Yanılgı olarakta bilinen safsata kelimesi, asılsız ve zararlı söz olarak tanımlanmaktadır. Sağlıklı iletişime engel olan insan karalama safsataları bir başka deyişle ad hominem saldırılar; geçerli ve yeterli görünen fakat dikkat edildiğinde kendisini ele veren sahte ve mantık dışı delillerden oluşmaktadır.
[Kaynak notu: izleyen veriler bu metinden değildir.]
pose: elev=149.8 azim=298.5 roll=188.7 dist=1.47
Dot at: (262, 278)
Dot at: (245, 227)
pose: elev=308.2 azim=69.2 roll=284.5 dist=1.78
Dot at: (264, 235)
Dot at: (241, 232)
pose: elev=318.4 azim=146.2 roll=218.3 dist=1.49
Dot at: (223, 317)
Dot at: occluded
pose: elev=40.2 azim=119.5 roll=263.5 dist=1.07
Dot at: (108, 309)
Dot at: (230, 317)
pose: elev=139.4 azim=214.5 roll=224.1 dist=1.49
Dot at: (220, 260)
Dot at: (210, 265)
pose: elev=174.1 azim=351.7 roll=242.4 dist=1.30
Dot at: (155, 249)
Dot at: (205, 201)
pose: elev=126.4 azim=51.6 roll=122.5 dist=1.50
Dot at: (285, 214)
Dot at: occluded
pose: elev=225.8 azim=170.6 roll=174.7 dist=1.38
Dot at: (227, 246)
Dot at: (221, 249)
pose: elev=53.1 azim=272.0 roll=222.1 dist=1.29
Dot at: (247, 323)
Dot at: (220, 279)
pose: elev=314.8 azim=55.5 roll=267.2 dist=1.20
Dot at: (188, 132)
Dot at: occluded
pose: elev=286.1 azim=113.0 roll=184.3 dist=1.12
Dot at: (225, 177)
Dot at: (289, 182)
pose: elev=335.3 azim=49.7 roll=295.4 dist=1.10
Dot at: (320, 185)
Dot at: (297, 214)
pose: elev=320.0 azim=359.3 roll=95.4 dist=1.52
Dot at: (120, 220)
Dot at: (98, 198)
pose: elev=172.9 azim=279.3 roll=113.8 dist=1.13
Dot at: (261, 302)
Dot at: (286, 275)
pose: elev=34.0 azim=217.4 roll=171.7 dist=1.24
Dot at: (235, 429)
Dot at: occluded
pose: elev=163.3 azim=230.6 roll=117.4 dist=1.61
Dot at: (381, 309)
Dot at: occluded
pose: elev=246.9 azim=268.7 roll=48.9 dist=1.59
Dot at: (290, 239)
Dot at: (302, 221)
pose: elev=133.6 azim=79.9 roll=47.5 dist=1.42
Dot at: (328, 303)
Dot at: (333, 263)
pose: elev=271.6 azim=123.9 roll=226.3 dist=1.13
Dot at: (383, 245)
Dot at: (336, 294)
Mantık dışı delilleri öne sürerek karşıt fikirleri reddetmek amacıyla fikir sahibinin kişiliğine saldırma taktiğini uygulayan ad hominuslar, insan karalama safsatalarını genellikle bir kurtuluş yolu olarak benimsemiş kişilerdir. Bu kişilere çeşitli sosyal ve siyasal gruplarda rastlamak mümkündür.
Sözgelimi, siyasi arenada yasa önerisi sunan bir politikacının; kişisel yaşamının veya geçmiş hatalarının eleştirilmesi sonucunda sunduğu yasa önerisinin önemsizleştirilmesi sıklıkla karşılaştığımız bir ad hominus davranışıdır. Bu davranış; fikrin göz ardı edilmesine, çözümden uzaklaşılmasına ve iletişimde derinleşen sorunlara neden olmaktadır.
Saldırıların Analizi: Safsataların Maskesi

Bir ad hominusun maskesini düşürmenin ilk adımı; ad hominem saldırının formülünü belirlemektir. Ad hominem mantık safsatası şu şekilde formüle edilmektedir;
“Y kişisi X fikrinde bulunur,
Z kişisi Y kişisinin özelliklerini eleştirir,
Z kişisinin Y kişisine yönelik eleştirisi sebebiyle X fikri geçersiz kabul edilir.”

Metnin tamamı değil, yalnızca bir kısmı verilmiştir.